Exactly what young Robbie Johnstone means when he says "I'm quite rough on my bike" only becomes clear when he jumps on and takes the flight of steps in the middle of the Shawlands Academy playground as if they weren't there - up and down again, accelerating fearlessly in both directions.
"It's a high-quality bike," Robbie (S4) says. "It can take more than I can. Although since I first got it on loan from the school, I have had a couple of punctures and a slightly buckled back wheel."
Fixing these himself was part of the contract Robbie and colleagues in Shawlands Academy's bike loan scheme signed up to. "It's all about keeping themselves safe and looking after the bikes," says PE teacher and sports co-ordinator Sandra Leitch, the driving force behind the scheme. "I found out about Glasgow City's bike loan scheme and put in a successful application. We're now one of seven schools they've given bikes to, along with helmets, reflective straps and locks.
"We had a problem with storage at first, because the cupboard in the games hall was too small. So we applied for a grant from Sustrans for a container to store the bikes and act as a maintenance centre. It's got tools and a water supply, so kids can hose bikes down and fix punctures."
Pupils are encouraged to use the new bikes to cycle to school, but are not obliged to. "The bikes are theirs for a year and they can use them for anything they like, as long as they look after them. We help them find safe routes to school."
Alex Malcolm (S4) lives four miles away, he says. "But I've found cycle tracks and back roads to avoid the main road. Even in winter, it's not that dark when we come to school, and the street lights are always on. It's not dangerous."
Distance was much less for Archie Lamont (S1). "I'm only five minutes' walk from the school, but I use the bike now. Mine had got too small. This is a good bike and I use it all the time to go out with my friends."
The loan scheme is a great deal for pupils, says Ella Watson (S4). "You put down a deposit of Pounds 60 and get Pounds 50 back. So it's Pounds 10 to rent a bike for a year - which is amazing. I've got my own bike but don't use it now. I certainly wouldn't bring it to school. It's far too girly."
The great thing about mountain bikes is that girls and boys ride the same tough, credible machines. In this first year of the scheme, half the bikes have been taken up by pupils and a few staff, says Miss Leitch.
"There might be a bit of it not being cool to take a bike from school. So next year we'll get pupils already in the scheme to give a talk to new first-years and get them interested.

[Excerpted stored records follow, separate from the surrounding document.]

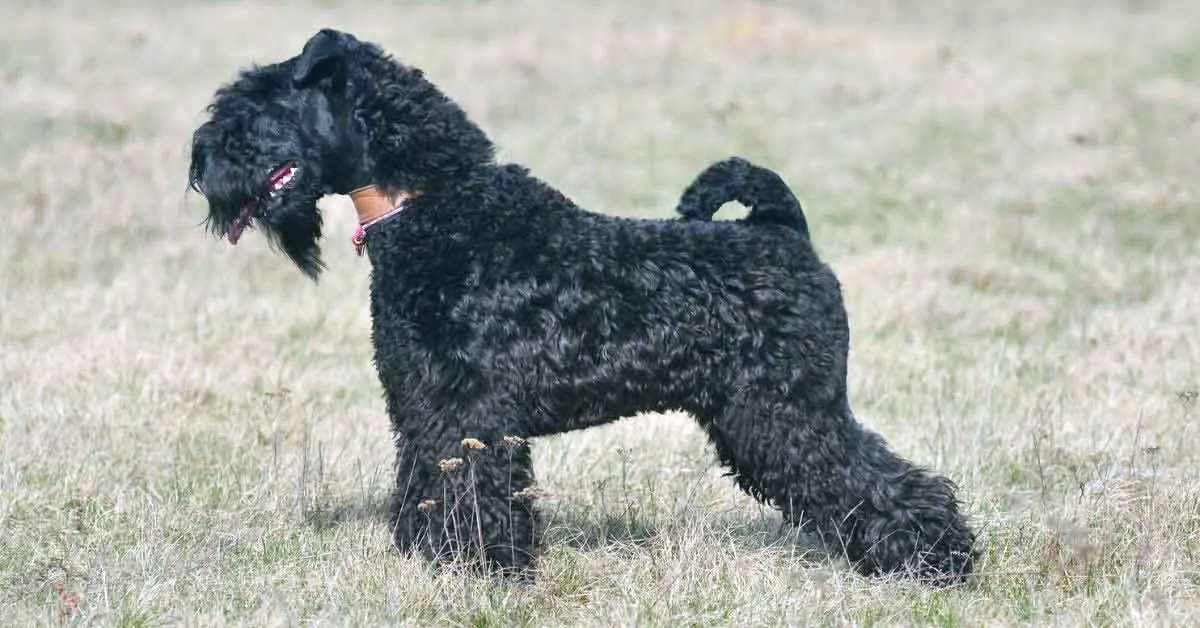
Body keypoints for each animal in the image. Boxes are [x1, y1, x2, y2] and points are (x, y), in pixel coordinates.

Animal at [187, 27, 974, 588]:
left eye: (256, 104)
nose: (199, 163)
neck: (434, 208)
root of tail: (783, 231)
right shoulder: (423, 405)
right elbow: (426, 483)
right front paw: (430, 563)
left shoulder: (472, 412)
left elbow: (475, 493)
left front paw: (483, 572)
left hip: (788, 413)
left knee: (883, 481)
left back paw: (939, 562)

"We have also started a mountain bike club, using the bikes, which is open to everybody at school. It's in Pollok Park, which has graded trails, and we've organised an instructor from Scottish Cycling to come and coach them."
The instructor is very safety-conscious, Robbie says. "He won't even let us sit on the bikes without a helmet - which is good, because it gets you into the habit of not doing anything dumb on a bike."

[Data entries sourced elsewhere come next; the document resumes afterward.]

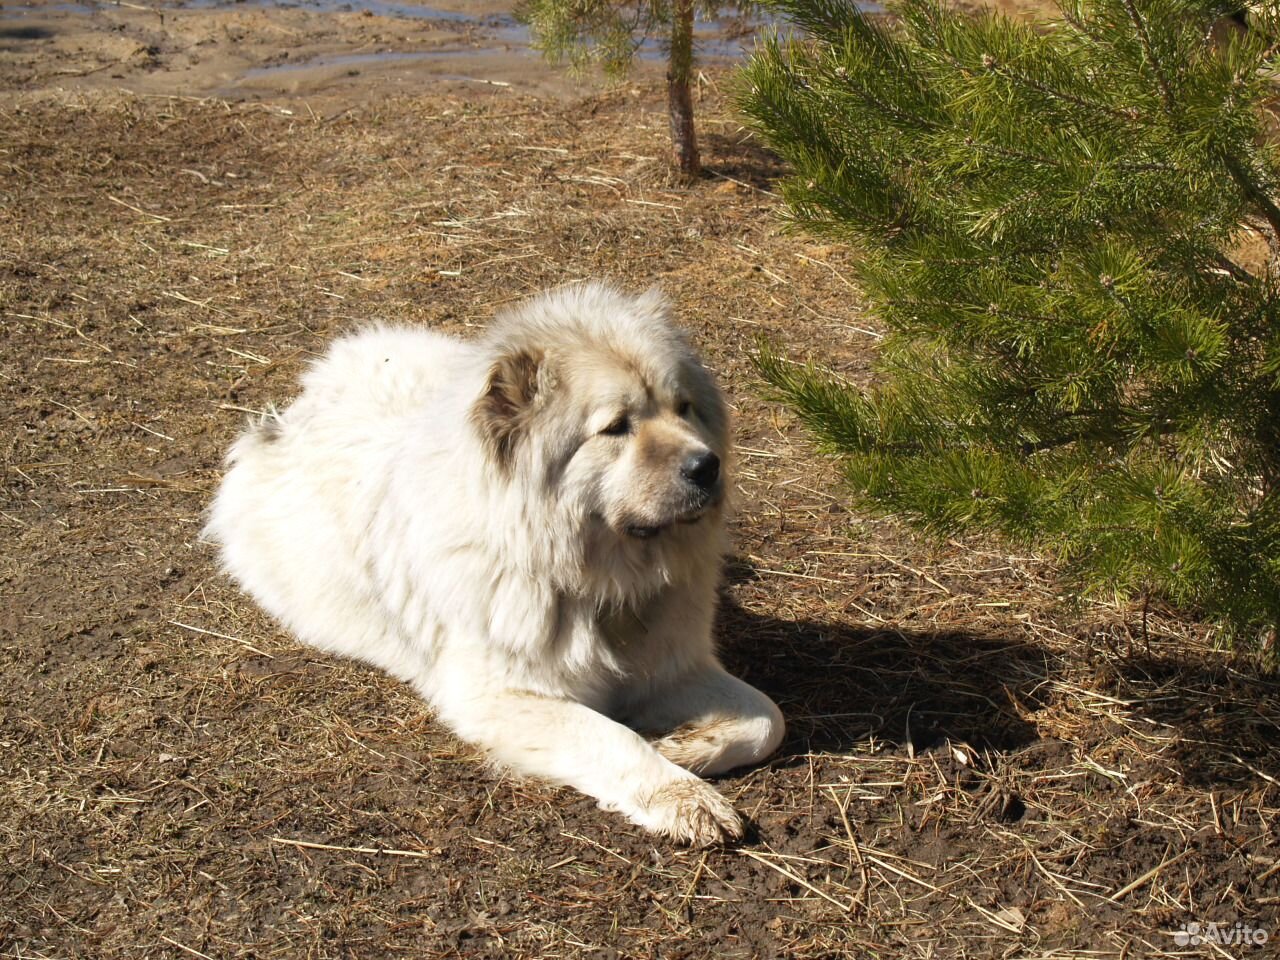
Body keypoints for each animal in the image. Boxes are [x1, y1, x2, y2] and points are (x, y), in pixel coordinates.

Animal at [206, 281, 783, 844]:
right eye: (616, 427)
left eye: (684, 408)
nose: (707, 466)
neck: (596, 577)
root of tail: (300, 404)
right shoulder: (502, 696)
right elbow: (611, 737)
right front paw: (682, 794)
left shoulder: (674, 667)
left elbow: (768, 719)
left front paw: (682, 745)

The machines themselves look complex, particularly the gears, but are easy to use and maintenance is no problem, says Callum Mackey (S1). "If you get a puncture the wheels are flick- release, so they come off easily for repairs. If anything went wrong with my old bike, my dad fixed it. But I look after this one myself, which I like."
Besides keeping fit, active and healthy, that sense of responsibility is a big benefit to the pupils taking part in the scheme, says Miss Leitch. "There are benefits too beyond those pupils. We got a new bike shed from the council and kids with their own bikes are also using it. The project has increased cycling throughout the school."
Friockheim School will hold Health Week Cycling, and offer cycling skills training for P6 pupils; Borrowfield Primary will run a School Bike Week; and Wardykes Primary will have School Cycle Relay Challenge for P4-7s to cycle as far as possible in an afternoon.
Dumfries and Galloway
Opening of new bike racks and canopies in a number of schools with money from the Scottish Government's Tackle the School Run fund. Followed by playground cycling activities.
Davidson's Mains Primary is running a Car Free Fun Day, asking pupils to cycle or walk to school and get fun stickers. Park your bike, not your car.
Hopeman Primary will have a 5 Day Cycle Train, inviting pupils to join it as it travels from Duffus to Hopeman along the new cycleway each weekday morning. Check your bike with the Bike Doctor on Wednesday.
Stunt team the Riderz will visit a number of primaries with a stunt show and sessions on control skills, bike maintenance and travel planning, as part of Cycling Scotland's Cycle to School Campaign. St Benedict's High will give every child who cycles to school a goody bag.
Linlithgow Primary's Pedal Power is a cycle fair with show and display. Fun and games, bike maintenance workshops, obstacle courses, cycle training for kids, cycle skills, Active Schools games.